Two weeks into eating like our Paleolithic ancestors, a diet that the body takes time to adjust to, I was feeling terrible. There were headaches. There was a general feeling of ickiness. There was a lack of energy. There was a G.I. incident it's best we not talk about.



But after I'd pushed through the wall with all the strength it would take to wrestle a brontosaurus, I found myself with more energy than I'd had in a long time. And I was 10 pounds lighter.

"People think it's a fad diet," Mr. Oks says. "Yeah, it's about a two-and-a-half-million-year-old fad diet." It's become popular with CrossFit aficionados and athletes.

One of the main appeals of the Paleo, or Caveman, diet is that it's easy to understand, Mr. Oks says.

"The premise of Paleo is that we've evolved a certain way, and we've evolved to thrive on foods that have been around the longest."

Sadly, chocolate bars have not been around the longest. Nor have a long list of other foods that are prohibited under Paleo: potatoes, starchy and sweet vegetables, alcohol, legumes, processed foods, grains and ketchup among them.

Good luck not eating bread or ketchup in the summer. I mean, it's barbecue season, people!

Thankfully, I was told that during my 30-day experiment I could make the occasional exception to eating meat, eggs, wild fish and more broccoli than I care to think about.

"If you go out to a friend's house and his grandmother is there from Italy and she's made you a wicked meal that's got cheese and pasta and gluten or whatever," Mr. Oks said, "you better damn well eat it. Enjoy life. But when you have control of your life, eat the food you know is real."

While I didn't have any run-ins with Italian grandmothers, I did gorge myself on a burger and potato salad at a friend's barbecue. It was good.

But for the most part I remained vigilant. I didn't drink pop. I didn't eat chips. I didn't eat sandwiches, which made packing a lunch for work extremely difficult.

At the two-week mark, I checked in with Mr. Oks. The check-up is a regular part of the Paleo challenge.

"I have to talk people off ledges during this two-week part of the diet," he said. With the body's metabolism adjusting to the diet, the first two weeks can be rough.



"What's in store for me in the next two weeks?" I wanted to know. I'm not going to lie: There was a whininess to my tone that I'm not proud of. And it wasn't a lone incident. The journal I kept during the Paleo challenge reads like the diary of a six-year-old girl who's been banned from playing with her dollies.

Don't worry, Mr. Oks told me, I was going to begin feeling a lot better.

* * *

TASK 1:
According to the Paleo diet article, why can the first two weeks of the diet be rough? Answer in one to three sentences.
TASK 2:
Extend the Paleo diet article past its final sentence, keeping the same first-person voice.
Nothing in the material that follows is needed for the work here.

DATASET EXTRACT:
* * *

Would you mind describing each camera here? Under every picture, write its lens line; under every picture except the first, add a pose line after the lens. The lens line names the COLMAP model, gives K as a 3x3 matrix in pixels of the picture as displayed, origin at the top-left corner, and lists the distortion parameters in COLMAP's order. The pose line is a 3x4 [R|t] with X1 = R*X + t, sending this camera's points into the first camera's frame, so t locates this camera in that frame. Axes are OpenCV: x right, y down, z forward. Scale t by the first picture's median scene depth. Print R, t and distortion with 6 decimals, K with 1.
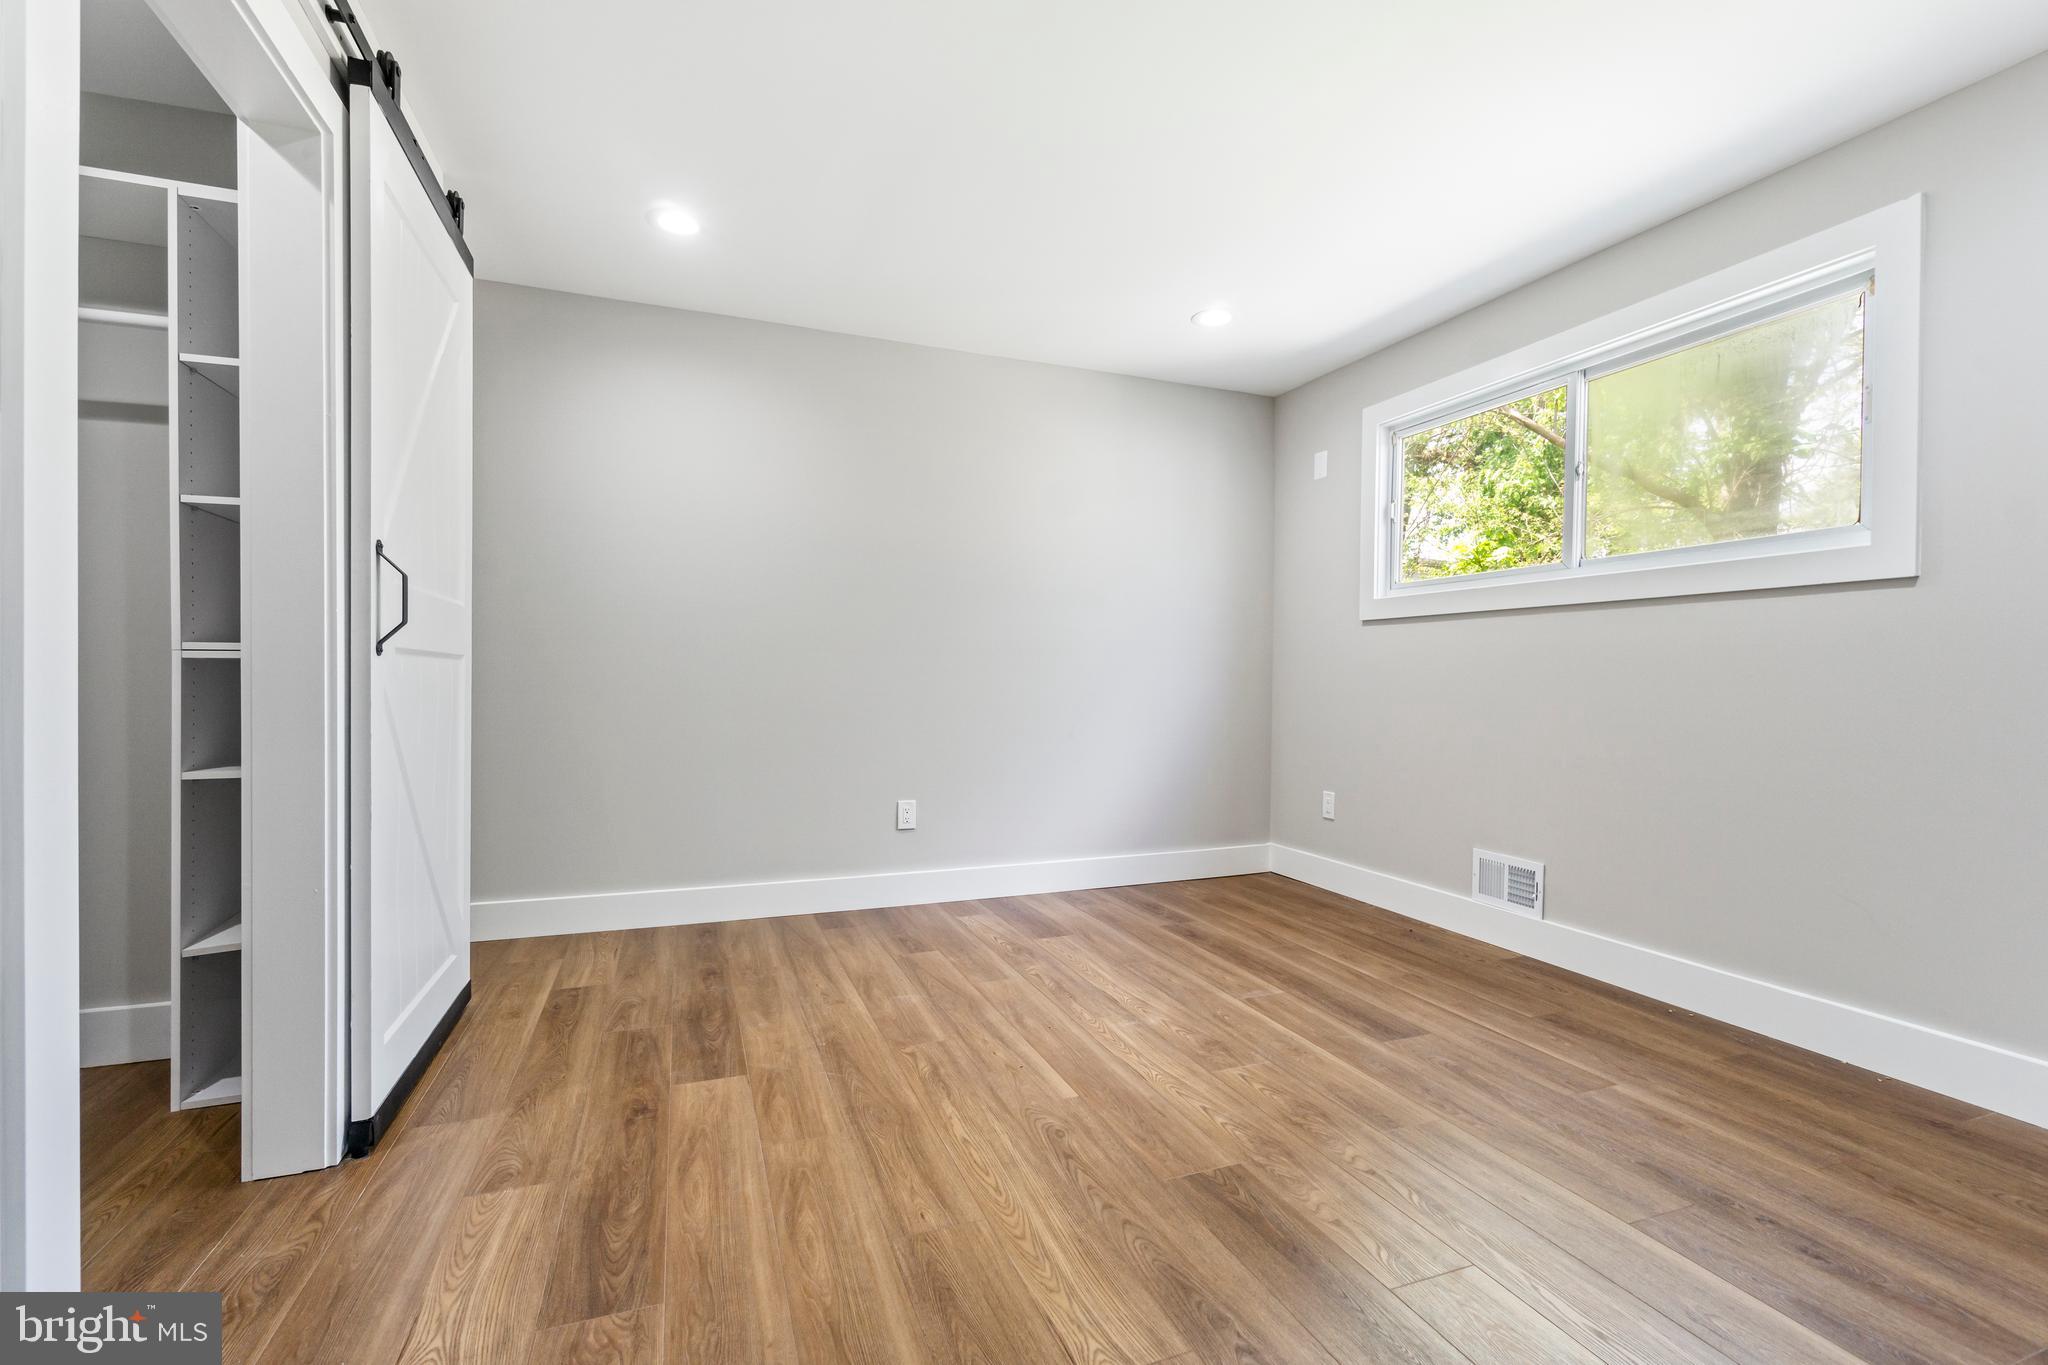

* * *

EXERCISE ANSWER 1:
The first two weeks can be rough because the body's metabolism is adjusting to the diet. Mr. Oks says this is the stage when he has to talk people off ledges.

EXERCISE ANSWER 2:
Midway through the third week, I started feeling good. Really good. I was getting out of bed without groaning and was saying goodbye to my gut.

When I started the challenge I weighed 208 pounds. By the end I had dropped to 198.

There isn't really much magic at work here, as Mr. Oks acknowledges. Cut out pop, chips and other processed foods and your health is bound to improve. Once the body adjusts to burning the fuel it was designed for, you'll feel an energy boost, Mr. Oks said.

But it was still hard to resist whipping up a tuna sandwich for lunch or scarfing down a bowl of cereal for breakfast. Most mornings I found myself thinking: "Me want Frosted Flakes."

While people may easily understand the basic idea of the Paleo diet, many will find its restrictions too hard to abide by, says Nicole Fetterly, a Vancouver-based dietitian.

"The difficulty is putting the theory into practice," she says. For example, by cutting out dairy you put yourself at risk of not consuming enough calcium.

Going on Paleo may be hard at first, but it becomes easier to stop focusing on all the things you can't eat, Mr. Oks said.

"When you start to emphasize things like good-quality protein from animals and some vegetable sources, and eating as much as you want from these categories, people forget about it quickly," he said.

Not quite, in my case at least. Even though it got easier to be on the Paleo diet, and even though I was feeling and looking much better, I would still wake up with a caveman voice in my head saying: "Me want burger and fries for lunch. And me want ice cream."

But I did my best to ignore it, and for a very good reason: Me like being thin.

Still, I'm not a complete diehard. Me had a sandwich for lunch today, and me liked it.